Interacting with Minnesota's Driver and Vehicle Services (DVS) got a whole lot more convenient Thursday as the agency officially rolled out a multilingual chat feature on its website.

It's just the first enhancement DVS plans to bring online as the agency seeks to improve customer service and simplify onerous tasks such as checking driver's licenses and plates status, updating insurance information and getting answers to the most common questions Minnesotans ask.

"DVS can be very bureaucratic," said Pong Xiong, director of DVS, the Minnesota Department of Public Safety division that issues driver's licenses and oversees licensing of motor vehicles. "We want to make it easier for people and make [DVS] a fun place to go."

The agency this week also quietly launched MyDVS, where customers can create a profile and upload personal and banking information that in the future could allow them to have their license tabs automatically renewed.

DVS recently started a pilot with kiosks at deputy registrar's offices in Rochester and South St. Paul, where customers can skip the line and renew their tabs at machines similar to those used for self check-in at airports. Plans call for kiosks to pop up at more public locations, such as malls and grocery stores. DVS also plans to show off the machines at the Minnesota State Fair, Xiong said.

The Virtual Assistant chat feature, powered by Google technology, provides information in English, Spanish, Hmong and Somali, the four most commonly spoken languages in Minnesota, Xiong said. DVS recorded more than 45,600 sessions during a beta-testing period from March through May, leading to 6,172 self-service transactions.

Yasmin Adem, whose family immigrated to Minnesota in 2006, said having the chat bot speak in her native Somali has been a boon and creates digital equity. It allowed her parents to get what they needed without having to rely on her to translate, she said.

"It's empowering to gain access to driving and any other resources," Adem said. For non-English speakers, "it's exciting to see the state is including them in the conversation."
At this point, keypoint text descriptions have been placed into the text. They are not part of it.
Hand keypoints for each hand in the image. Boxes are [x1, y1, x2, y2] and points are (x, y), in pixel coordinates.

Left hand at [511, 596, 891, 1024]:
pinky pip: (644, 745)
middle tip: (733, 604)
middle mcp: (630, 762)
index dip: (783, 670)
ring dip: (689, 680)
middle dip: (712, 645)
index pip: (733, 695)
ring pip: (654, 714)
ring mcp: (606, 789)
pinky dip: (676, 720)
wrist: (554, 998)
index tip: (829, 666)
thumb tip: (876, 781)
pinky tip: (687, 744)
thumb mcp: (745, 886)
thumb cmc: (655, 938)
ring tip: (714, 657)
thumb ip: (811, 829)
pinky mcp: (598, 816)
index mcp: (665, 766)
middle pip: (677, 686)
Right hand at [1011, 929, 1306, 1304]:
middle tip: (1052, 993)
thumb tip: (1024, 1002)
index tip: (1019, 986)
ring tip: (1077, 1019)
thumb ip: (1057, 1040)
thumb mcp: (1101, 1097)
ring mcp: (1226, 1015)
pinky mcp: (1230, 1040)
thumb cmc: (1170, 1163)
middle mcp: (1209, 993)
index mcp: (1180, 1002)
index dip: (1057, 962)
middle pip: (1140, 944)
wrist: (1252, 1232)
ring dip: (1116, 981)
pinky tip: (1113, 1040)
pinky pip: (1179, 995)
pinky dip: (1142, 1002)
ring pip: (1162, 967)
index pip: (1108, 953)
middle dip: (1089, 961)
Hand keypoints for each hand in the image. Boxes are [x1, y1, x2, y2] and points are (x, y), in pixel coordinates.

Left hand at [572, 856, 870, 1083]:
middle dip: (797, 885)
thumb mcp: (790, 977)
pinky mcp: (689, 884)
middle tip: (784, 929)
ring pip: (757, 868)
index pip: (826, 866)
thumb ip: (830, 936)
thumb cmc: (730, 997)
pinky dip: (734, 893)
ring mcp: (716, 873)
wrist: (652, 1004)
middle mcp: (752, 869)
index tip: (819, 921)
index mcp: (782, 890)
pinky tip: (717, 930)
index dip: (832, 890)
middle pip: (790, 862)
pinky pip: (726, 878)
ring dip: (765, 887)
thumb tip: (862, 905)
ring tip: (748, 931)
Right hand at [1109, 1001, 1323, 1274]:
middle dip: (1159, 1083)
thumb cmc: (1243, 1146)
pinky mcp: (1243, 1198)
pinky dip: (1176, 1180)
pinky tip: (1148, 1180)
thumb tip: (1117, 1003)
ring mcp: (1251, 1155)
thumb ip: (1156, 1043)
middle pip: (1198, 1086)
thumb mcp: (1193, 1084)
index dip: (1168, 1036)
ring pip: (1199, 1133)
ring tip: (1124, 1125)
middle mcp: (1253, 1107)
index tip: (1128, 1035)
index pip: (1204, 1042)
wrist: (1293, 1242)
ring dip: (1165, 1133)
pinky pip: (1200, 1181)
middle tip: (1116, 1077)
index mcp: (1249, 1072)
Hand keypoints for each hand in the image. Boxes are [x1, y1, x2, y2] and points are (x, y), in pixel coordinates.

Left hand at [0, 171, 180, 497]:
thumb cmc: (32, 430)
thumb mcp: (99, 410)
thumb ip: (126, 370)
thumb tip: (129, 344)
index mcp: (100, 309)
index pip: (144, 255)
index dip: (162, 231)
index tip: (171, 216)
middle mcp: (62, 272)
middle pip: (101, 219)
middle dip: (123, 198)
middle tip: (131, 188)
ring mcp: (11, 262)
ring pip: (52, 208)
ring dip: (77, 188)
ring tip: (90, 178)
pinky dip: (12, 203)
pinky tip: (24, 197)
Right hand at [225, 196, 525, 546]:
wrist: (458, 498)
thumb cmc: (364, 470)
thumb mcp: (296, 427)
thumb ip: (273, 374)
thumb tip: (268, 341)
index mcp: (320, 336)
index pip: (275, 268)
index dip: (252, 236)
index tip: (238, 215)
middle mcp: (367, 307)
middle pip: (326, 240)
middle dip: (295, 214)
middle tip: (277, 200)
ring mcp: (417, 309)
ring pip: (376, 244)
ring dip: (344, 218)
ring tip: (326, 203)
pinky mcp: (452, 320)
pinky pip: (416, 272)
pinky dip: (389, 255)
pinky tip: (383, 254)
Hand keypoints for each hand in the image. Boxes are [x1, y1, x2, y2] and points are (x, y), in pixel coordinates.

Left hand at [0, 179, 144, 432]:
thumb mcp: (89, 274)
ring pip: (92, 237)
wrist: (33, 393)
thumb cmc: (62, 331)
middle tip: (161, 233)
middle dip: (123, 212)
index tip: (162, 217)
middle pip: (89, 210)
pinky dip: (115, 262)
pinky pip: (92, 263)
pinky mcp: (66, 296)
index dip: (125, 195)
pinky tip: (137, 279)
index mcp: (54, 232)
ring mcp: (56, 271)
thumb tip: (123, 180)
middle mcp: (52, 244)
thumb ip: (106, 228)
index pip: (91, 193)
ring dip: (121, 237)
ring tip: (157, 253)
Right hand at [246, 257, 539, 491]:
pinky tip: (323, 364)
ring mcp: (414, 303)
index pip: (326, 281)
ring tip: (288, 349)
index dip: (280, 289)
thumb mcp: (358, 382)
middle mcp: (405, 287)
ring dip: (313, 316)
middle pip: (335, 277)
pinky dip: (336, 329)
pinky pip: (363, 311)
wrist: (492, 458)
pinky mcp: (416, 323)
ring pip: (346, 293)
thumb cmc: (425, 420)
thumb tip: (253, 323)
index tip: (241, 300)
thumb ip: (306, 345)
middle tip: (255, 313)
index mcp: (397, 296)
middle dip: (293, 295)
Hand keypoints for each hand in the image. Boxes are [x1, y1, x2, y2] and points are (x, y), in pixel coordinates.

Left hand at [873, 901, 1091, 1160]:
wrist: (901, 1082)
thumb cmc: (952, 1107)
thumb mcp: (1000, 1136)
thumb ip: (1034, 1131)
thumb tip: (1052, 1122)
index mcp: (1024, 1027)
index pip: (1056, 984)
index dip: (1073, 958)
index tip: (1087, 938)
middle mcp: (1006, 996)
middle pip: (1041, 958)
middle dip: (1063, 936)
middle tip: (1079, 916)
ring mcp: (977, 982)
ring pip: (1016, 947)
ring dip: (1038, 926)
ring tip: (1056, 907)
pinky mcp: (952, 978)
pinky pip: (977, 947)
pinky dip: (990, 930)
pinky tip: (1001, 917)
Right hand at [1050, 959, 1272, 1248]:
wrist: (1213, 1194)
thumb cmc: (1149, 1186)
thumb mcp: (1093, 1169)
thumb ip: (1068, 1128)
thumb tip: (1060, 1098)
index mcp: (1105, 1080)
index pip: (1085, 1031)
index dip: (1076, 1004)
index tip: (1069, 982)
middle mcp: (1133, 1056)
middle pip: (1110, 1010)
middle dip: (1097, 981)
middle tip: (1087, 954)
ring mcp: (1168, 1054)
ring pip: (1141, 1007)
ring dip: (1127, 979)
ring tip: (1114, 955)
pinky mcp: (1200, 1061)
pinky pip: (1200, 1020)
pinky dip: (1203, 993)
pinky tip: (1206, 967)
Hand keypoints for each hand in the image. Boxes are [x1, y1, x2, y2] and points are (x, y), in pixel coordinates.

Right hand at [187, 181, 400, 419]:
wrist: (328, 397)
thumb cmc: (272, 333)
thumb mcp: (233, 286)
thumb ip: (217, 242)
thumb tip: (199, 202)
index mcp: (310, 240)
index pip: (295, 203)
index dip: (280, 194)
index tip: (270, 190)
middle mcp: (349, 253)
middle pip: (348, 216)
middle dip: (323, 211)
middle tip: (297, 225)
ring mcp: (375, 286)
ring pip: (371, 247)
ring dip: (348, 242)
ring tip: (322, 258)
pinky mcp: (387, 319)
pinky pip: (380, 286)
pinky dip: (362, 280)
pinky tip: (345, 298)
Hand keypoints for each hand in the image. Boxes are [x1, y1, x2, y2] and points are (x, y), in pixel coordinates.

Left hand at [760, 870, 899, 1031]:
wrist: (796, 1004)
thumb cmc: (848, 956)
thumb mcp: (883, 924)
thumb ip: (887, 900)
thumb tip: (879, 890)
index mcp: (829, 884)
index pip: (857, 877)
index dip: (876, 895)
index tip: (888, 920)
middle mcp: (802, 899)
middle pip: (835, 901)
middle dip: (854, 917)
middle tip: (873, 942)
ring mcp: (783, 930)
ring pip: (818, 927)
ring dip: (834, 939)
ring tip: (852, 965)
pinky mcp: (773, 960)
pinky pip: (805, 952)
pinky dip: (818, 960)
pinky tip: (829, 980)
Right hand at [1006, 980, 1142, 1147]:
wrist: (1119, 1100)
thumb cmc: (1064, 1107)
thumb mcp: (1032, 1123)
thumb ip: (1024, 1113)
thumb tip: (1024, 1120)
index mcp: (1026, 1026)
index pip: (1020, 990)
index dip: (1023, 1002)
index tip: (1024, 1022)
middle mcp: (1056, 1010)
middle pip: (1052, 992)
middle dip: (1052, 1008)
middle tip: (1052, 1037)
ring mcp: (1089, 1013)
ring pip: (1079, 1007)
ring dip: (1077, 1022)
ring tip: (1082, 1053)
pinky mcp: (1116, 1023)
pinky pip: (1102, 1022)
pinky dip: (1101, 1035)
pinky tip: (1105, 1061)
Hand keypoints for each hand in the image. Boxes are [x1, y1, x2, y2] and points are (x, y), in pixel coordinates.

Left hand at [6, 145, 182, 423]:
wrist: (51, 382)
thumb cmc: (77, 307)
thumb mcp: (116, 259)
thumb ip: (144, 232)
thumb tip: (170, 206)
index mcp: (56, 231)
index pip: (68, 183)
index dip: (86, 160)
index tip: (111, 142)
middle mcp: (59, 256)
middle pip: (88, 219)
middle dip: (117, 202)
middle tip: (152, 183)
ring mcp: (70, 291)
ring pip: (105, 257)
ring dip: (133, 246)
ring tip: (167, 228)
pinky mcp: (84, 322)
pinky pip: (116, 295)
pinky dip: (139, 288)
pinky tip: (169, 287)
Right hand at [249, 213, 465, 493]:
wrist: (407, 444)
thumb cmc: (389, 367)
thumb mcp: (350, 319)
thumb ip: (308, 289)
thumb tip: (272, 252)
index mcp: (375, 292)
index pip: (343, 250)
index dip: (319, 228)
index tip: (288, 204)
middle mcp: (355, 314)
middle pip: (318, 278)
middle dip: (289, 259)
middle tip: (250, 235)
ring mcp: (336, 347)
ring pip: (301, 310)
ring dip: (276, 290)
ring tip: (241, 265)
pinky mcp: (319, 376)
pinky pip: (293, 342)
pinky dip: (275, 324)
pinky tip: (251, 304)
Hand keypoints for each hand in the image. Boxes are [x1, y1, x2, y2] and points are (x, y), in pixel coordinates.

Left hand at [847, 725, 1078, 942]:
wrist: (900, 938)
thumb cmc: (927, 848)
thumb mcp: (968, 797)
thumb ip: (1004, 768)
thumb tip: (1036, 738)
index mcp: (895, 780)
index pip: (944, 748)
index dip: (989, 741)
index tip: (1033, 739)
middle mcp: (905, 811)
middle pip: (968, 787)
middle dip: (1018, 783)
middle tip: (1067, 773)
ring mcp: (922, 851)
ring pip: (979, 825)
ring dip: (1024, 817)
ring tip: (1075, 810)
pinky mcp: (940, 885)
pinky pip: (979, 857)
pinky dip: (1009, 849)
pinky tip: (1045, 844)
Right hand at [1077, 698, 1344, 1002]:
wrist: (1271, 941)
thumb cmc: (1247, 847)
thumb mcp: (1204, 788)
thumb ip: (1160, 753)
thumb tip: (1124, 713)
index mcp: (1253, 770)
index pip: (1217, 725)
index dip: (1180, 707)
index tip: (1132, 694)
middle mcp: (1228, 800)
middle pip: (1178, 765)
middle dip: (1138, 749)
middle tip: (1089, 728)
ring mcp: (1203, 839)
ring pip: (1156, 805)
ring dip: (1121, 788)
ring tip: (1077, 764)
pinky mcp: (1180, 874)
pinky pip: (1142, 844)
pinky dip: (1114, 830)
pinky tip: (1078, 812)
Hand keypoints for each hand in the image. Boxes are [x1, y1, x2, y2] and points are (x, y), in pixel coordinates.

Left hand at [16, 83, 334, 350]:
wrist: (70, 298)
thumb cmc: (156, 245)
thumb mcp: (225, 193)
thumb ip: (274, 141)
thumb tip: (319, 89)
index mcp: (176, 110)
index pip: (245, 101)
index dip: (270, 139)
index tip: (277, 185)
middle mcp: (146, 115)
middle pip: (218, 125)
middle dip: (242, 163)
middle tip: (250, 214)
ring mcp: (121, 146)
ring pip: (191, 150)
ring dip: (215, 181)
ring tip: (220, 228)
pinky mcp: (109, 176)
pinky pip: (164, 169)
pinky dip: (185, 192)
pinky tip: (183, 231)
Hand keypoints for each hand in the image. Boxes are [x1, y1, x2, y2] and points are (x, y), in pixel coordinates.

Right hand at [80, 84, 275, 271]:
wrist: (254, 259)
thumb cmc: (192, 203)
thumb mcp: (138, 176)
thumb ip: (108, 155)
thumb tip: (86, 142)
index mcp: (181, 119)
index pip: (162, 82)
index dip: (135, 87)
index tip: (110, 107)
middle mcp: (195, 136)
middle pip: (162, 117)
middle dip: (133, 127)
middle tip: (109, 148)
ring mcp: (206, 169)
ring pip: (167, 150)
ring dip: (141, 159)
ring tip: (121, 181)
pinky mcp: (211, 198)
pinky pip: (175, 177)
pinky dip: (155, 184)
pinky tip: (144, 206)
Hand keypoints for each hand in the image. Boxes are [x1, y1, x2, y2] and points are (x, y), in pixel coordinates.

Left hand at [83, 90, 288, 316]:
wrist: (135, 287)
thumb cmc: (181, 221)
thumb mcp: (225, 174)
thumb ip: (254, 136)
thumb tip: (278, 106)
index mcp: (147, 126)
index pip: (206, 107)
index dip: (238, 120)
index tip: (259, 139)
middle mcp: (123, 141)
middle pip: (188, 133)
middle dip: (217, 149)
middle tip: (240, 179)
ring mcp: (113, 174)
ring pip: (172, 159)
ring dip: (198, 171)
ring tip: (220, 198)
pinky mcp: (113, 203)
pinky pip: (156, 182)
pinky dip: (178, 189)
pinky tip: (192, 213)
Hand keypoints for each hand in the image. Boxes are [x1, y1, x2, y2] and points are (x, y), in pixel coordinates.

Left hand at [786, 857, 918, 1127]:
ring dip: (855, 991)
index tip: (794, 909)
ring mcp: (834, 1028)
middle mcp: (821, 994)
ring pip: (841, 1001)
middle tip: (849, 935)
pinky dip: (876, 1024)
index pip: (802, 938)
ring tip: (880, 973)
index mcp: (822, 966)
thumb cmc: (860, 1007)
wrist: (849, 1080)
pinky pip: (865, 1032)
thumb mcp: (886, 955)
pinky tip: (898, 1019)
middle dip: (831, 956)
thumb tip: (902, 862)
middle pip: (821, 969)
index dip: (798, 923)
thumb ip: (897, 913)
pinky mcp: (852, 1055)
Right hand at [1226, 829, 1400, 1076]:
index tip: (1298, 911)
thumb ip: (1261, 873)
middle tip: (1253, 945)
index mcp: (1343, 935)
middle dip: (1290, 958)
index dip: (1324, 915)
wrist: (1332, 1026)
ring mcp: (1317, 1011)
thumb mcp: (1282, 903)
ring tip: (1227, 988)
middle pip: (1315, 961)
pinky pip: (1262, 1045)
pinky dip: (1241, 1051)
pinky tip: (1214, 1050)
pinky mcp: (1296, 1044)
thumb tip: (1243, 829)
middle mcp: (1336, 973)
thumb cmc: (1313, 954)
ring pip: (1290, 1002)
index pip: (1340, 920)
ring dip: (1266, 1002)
Visitors to can click a "Help" button at the bottom right corner of the agency's website to have the Virtual Assistant direct them to resources without having to scour multiple pages in hopes of finding what they're searching for.

Talking to a DVS representative on the phone or visiting an office is still an option.

The chat feature's debut ahead of October, when undocumented immigrants — many whose first language is not English — will be eligible to obtain driver's licenses is a "happy coincidence," said Nicole Archbold, director of community affairs for the Department of Public Safety. The Virtual Assistant emerged from a larger language access project to help new Americans and non-English speakers access state services, she said.

"This puts power in their hands," Archbold said.

DVS officials in the future hope to add more languages and even a speech option for those who are not proficient in reading or writing. The assistant will get smarter and over time will respond in dialects common in Minnesota, Xiong said.

"I don't know if the chat bot will get to a point it gives you a 'Dontcha know,' but maybe," he said.